A federal appeals court has ruled that a man who has spent about 40 years in solitary confinement in a Louisiana prison should have his conviction overturned.
Albert Woodfox, the only member of the so-called Angola 3 still incarcerated, was convicted of the 1972 murder of a young prison guard named Brent Miller. Woodfox was found guilty along with fellow inmate Herman Wallace.
Wallace's conviction was overturned last year as his health was failing. He was released from prison last October and died a few days later. (The third member of the group was not connected to the Miller case but was held in isolation while in prison.)

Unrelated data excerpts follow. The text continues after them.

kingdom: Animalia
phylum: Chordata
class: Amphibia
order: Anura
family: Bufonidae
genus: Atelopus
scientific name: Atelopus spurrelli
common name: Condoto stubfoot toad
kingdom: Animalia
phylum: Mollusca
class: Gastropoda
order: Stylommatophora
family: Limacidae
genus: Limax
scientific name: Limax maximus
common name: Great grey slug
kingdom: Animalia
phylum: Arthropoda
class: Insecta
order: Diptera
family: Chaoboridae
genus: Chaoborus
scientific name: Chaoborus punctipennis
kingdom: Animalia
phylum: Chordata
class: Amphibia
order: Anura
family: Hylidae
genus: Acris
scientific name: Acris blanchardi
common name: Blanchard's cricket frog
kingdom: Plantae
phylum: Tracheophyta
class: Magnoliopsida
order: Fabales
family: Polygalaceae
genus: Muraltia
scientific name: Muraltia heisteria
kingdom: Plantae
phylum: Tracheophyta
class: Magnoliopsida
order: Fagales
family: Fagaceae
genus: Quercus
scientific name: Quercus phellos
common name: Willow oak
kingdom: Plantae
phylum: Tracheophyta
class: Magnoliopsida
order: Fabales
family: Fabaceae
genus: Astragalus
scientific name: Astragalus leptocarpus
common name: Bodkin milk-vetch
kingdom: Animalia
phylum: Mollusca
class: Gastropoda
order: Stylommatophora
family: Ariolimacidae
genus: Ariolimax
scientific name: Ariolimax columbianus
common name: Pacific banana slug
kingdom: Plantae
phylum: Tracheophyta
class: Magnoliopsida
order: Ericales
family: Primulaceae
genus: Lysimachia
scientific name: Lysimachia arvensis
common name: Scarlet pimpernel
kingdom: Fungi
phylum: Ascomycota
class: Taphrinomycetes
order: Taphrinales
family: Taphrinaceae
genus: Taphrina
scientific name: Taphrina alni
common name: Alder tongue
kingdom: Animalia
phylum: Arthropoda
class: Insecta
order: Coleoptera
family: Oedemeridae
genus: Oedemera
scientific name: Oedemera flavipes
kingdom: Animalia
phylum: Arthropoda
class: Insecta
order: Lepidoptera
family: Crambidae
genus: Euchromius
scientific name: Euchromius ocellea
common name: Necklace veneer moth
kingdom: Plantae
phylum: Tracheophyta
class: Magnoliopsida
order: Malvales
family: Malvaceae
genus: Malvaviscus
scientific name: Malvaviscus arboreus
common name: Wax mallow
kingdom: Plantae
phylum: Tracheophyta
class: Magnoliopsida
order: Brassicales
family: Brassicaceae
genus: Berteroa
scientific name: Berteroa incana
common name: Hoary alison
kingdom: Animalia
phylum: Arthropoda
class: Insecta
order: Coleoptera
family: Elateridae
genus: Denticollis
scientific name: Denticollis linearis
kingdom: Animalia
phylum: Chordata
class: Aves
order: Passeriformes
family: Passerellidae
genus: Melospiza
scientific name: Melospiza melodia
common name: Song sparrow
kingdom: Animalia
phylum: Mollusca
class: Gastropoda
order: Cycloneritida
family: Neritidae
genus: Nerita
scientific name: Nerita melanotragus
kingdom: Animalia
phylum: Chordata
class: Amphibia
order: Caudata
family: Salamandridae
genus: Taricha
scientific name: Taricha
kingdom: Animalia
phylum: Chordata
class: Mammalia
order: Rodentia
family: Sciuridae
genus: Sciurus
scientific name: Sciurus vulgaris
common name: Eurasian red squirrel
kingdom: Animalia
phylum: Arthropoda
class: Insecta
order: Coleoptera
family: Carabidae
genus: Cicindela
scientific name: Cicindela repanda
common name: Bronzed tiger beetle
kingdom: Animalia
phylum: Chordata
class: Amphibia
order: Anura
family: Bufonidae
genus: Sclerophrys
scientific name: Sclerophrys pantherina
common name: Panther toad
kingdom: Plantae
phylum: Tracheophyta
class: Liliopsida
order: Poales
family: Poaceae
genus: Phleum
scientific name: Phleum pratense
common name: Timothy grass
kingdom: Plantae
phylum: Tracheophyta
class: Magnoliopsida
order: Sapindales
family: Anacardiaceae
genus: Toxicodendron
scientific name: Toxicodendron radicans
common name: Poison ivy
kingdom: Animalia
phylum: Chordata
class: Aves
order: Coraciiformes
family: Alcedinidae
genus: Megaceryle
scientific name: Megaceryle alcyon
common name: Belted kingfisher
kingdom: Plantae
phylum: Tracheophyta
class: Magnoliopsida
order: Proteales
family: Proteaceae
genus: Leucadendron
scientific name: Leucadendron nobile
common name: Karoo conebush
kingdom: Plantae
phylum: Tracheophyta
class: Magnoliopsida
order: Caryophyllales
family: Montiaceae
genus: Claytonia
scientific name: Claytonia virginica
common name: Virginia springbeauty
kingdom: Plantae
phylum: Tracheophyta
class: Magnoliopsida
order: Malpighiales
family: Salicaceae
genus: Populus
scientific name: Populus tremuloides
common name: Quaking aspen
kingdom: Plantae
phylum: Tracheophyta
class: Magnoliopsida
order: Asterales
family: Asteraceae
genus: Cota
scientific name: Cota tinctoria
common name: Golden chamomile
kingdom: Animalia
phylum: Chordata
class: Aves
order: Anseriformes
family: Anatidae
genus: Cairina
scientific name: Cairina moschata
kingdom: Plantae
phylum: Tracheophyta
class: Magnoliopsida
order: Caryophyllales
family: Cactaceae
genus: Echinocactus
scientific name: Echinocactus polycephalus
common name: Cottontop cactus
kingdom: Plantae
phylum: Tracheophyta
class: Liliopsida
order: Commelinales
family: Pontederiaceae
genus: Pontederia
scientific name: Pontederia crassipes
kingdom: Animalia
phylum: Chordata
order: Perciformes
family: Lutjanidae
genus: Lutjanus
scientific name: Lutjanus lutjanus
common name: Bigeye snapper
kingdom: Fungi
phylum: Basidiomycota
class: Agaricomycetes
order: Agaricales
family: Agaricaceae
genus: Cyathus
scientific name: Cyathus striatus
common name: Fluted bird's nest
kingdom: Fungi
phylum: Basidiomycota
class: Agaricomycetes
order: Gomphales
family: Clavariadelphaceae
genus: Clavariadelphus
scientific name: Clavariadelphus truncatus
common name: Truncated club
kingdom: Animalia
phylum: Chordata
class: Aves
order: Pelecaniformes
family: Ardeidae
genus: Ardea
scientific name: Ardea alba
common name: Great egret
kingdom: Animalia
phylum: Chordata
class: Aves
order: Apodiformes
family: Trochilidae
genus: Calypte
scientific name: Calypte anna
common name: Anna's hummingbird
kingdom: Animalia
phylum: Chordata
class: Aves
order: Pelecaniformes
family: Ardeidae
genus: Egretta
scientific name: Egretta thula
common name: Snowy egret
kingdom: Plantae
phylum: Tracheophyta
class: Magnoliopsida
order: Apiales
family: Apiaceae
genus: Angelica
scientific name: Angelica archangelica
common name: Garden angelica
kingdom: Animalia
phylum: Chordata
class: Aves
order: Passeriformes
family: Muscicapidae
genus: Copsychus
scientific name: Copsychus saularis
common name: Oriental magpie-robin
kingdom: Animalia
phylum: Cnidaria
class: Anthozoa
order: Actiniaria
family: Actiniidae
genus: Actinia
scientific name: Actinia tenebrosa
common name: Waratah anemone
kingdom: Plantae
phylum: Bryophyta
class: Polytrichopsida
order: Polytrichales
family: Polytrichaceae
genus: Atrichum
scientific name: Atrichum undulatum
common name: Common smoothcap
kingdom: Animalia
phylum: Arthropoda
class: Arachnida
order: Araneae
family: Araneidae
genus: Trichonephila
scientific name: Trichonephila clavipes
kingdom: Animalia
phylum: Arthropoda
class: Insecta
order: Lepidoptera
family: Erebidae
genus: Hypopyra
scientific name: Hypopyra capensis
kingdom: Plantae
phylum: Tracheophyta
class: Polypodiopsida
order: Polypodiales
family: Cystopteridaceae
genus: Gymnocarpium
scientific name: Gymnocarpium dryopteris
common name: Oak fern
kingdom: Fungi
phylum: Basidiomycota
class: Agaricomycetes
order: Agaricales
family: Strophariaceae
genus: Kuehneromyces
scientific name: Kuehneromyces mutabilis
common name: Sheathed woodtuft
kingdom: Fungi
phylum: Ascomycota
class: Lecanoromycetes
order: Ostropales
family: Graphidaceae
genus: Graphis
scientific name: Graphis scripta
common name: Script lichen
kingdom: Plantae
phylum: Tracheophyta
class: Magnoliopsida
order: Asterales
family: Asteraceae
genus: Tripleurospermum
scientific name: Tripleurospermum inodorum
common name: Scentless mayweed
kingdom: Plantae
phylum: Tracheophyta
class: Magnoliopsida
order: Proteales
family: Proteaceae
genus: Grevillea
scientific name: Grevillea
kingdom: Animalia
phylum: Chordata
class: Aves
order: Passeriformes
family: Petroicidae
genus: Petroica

In Woodfox's case, a three-judge panel of the Fifth Circuit Court of Appeals ruled unanimously Thursday that the lower courts were right when they found racial discrimination in the selection of the grand jury foreperson during his second trial in 1998.
Woodfox, 67, is believed to be the longest-serving inmate held in isolation in a U.S. prison.
"When I first heard there were two individuals in solitary confinement for that long, I thought, Not in America," Woodfox' attorney George Kendall told NPR. "When I first went to meet them I thought they would be lying on the floor like basket cases. It's taken every ounce of strength for them to not be broken by this thing. And now there's only [Woodfox.]"
But in addition to the decades in solitary, the murder itself — as well as the subsequent investigation — have cast long shadows over one of the most notorious prisons in America, Louisiana State Penitentiary, or Angola.
A 2008 NPR investigation of the murder raised serious issues about that investigation, including favors and inconsistencies that tainted the state's main witness, its original grand jury and its prison staff, while another inmate emerged as the possible killer in what was then a violent, racially segregated prison.
Still, the state Attorney General Buddy Caldwell said at the time that he was convinced Woodfox and Wallace were guilty and that he would fight to keep them in prison.
The state can appeal the latest ruling in Woodfox's case to the U.S. Supreme Court or ask the full panel of appellate judges to review Thursday's decision. If it doesn't appeal, the state will have to re-try Woodfox for the 42-year-old murder or set him free.
Attorney general spokeswoman Laura Gerdes told NPR that Caldwell is reviewing the decision and considering how to proceed.